Avrei dovuto fargli un bel discorsetto quando mi ha baciata al parco! Okay, lo ha fatto per il bene della missione, ma me ne frego. Lo odio. Lo odio, cavolo.
Stringo i pugni e sbatto la portiera della sua auto prima di prendere posto sul sedile. Lui ovviamente nota il mio atteggiamento passivo aggressivo, ma preferisce ignorarmi.

Pezzo di ghiaccio che non è altro.
Perché non si scongela di tanto in tanto?
Non si stanca di vivere dentro i suoi schemi?
«Sento i tuoi insulti da qui», mette in moto e mi regala l'ennesima occhiataccia.
«Non mi pare di aver aperto bocca», ringhio.

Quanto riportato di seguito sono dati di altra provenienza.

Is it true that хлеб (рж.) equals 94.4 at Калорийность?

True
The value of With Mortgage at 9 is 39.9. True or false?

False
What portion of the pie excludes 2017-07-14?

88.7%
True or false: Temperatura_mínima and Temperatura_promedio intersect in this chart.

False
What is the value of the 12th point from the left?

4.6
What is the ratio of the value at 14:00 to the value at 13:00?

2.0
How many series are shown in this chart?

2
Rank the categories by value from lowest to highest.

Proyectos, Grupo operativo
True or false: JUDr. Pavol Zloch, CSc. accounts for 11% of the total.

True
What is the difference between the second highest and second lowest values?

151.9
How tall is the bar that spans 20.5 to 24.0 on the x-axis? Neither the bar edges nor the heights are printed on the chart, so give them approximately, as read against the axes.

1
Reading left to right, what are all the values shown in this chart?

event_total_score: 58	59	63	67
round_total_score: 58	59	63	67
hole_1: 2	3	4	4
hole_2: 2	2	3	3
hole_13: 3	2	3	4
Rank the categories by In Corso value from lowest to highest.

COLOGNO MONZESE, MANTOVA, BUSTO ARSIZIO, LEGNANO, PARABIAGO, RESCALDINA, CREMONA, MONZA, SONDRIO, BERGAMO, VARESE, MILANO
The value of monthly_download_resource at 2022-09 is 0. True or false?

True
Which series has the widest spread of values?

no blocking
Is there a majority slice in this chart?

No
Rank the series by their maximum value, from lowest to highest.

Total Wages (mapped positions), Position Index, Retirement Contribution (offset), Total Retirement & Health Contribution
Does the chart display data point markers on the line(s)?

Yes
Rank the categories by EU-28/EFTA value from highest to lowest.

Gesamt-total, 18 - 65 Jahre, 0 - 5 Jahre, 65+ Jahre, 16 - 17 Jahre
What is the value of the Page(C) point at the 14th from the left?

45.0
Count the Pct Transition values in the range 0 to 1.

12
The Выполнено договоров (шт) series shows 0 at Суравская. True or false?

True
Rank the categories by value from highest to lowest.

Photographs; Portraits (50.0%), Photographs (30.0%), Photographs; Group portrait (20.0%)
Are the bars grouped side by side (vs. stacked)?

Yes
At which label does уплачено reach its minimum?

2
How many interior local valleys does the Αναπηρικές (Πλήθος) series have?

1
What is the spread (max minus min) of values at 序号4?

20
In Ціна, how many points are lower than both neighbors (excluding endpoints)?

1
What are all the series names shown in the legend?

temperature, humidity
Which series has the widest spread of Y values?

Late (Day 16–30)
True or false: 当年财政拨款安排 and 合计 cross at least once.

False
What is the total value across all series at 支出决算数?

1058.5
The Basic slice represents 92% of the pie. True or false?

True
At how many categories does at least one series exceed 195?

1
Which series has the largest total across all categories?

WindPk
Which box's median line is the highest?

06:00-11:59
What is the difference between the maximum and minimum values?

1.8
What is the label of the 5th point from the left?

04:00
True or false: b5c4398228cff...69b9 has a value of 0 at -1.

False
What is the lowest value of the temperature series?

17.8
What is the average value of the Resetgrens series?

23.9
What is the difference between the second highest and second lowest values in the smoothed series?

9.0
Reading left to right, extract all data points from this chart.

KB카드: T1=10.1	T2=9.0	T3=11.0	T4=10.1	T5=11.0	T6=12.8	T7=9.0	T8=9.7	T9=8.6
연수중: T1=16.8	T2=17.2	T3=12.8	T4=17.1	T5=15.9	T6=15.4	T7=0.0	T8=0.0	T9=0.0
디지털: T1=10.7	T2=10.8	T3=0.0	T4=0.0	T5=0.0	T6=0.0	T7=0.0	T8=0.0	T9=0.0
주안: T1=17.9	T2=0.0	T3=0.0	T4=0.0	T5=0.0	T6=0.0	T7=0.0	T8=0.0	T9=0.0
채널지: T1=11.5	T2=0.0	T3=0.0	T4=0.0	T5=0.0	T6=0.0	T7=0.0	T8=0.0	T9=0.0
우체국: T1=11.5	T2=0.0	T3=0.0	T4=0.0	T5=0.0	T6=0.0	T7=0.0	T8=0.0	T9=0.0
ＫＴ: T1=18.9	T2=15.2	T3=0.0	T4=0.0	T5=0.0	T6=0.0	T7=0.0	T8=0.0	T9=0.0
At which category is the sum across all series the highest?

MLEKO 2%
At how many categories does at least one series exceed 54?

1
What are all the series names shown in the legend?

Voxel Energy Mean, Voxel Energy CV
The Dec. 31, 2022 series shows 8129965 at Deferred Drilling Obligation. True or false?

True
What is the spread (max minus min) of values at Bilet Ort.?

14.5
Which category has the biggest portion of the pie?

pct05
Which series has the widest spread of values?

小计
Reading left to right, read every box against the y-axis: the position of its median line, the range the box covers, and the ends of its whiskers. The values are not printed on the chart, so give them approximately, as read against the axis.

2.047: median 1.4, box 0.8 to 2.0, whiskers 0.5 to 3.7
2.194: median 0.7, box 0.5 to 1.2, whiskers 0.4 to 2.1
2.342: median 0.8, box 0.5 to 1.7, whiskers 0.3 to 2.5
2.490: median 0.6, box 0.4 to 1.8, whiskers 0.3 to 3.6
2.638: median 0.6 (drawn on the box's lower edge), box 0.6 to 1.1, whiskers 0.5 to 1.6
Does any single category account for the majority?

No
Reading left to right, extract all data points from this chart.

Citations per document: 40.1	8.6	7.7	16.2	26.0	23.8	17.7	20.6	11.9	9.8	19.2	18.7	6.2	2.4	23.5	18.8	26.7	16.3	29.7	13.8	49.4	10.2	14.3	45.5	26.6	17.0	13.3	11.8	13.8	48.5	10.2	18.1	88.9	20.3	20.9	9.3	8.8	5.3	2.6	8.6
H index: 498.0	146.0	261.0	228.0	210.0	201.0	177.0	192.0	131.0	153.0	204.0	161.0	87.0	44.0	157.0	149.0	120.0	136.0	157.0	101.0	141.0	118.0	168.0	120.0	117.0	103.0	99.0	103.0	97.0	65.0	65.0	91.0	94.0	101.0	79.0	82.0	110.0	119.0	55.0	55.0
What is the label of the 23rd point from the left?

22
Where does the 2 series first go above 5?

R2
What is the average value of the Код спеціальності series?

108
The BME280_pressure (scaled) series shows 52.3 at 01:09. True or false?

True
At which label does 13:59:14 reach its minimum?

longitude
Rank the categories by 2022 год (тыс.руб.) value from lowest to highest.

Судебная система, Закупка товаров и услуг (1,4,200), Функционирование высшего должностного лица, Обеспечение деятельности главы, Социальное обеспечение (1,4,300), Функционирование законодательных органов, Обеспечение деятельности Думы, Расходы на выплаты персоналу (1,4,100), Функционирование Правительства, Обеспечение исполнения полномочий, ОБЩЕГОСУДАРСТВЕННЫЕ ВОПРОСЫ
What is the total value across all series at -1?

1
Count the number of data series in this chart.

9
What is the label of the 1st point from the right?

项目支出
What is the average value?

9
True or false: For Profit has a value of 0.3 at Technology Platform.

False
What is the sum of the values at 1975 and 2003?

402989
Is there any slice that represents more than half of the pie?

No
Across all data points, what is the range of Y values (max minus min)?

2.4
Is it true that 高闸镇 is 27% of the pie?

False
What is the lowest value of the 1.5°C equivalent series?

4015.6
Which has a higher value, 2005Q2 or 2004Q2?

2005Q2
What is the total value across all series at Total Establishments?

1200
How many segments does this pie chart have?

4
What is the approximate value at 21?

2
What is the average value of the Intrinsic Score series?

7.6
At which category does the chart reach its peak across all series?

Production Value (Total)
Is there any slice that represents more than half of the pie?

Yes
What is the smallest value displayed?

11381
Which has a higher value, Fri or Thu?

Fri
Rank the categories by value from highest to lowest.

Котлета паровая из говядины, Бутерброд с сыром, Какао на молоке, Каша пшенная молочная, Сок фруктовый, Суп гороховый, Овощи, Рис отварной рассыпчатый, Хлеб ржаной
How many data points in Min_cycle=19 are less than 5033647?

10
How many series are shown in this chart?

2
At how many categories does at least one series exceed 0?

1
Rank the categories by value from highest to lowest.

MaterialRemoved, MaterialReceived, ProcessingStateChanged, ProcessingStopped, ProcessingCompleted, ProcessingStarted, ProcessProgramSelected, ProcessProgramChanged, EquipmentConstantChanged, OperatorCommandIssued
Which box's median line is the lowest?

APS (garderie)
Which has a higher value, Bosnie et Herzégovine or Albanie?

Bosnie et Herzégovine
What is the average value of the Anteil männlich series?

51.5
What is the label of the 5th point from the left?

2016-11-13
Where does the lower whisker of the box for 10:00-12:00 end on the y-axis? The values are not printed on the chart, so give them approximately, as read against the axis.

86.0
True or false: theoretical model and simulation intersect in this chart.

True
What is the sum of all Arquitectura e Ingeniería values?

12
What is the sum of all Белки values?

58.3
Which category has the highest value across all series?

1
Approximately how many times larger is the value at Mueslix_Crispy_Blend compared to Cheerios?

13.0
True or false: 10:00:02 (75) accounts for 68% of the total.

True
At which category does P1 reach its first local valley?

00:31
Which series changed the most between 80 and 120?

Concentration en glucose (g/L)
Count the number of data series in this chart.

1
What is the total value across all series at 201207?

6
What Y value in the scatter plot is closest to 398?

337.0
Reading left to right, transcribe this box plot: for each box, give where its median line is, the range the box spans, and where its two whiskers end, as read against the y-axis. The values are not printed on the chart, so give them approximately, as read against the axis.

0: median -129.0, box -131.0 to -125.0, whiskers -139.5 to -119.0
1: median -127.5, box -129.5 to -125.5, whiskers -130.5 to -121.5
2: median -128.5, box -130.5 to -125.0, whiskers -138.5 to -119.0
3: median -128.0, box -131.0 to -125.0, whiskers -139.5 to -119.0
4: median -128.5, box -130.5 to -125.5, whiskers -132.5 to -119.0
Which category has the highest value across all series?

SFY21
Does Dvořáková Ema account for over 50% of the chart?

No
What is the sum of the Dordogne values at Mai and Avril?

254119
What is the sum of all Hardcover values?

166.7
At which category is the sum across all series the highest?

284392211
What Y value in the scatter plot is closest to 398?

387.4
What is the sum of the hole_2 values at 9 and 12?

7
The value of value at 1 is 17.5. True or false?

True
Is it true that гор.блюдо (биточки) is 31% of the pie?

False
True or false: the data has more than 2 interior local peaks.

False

«Hai dei pensieri piuttosto rumorosi»
«Non riesco a farli smettere, signore. Non posso controllarli, mi dispiace», guardo fuori dal finestrino e provo a non fissarlo attraverso il riflesso.

«Dovresti imparare a farlo, invece», ribatte. «Dovresti collegare più spesso il cervello al corpo e agire in modo razionale. Sai quanti ne ho conosciuti di agenti impulsivi?».
Non so rispondere, dunque continua: «Tanti. E sai quanti ne ho visti morire?».
Mi stringo nelle spalle e provo a rendere regolare il respiro. Non rispondo.
«Te lo dico io: troppi»
«Mi dispiace, signore»
«Ti rendi conto di essere troppo impulsiva, agente Kelley? Ti rendi conto del fatto che spesso non rifletti prima di agire?», il suo tono ora si fa più pacato, ma sempre screziato di ira.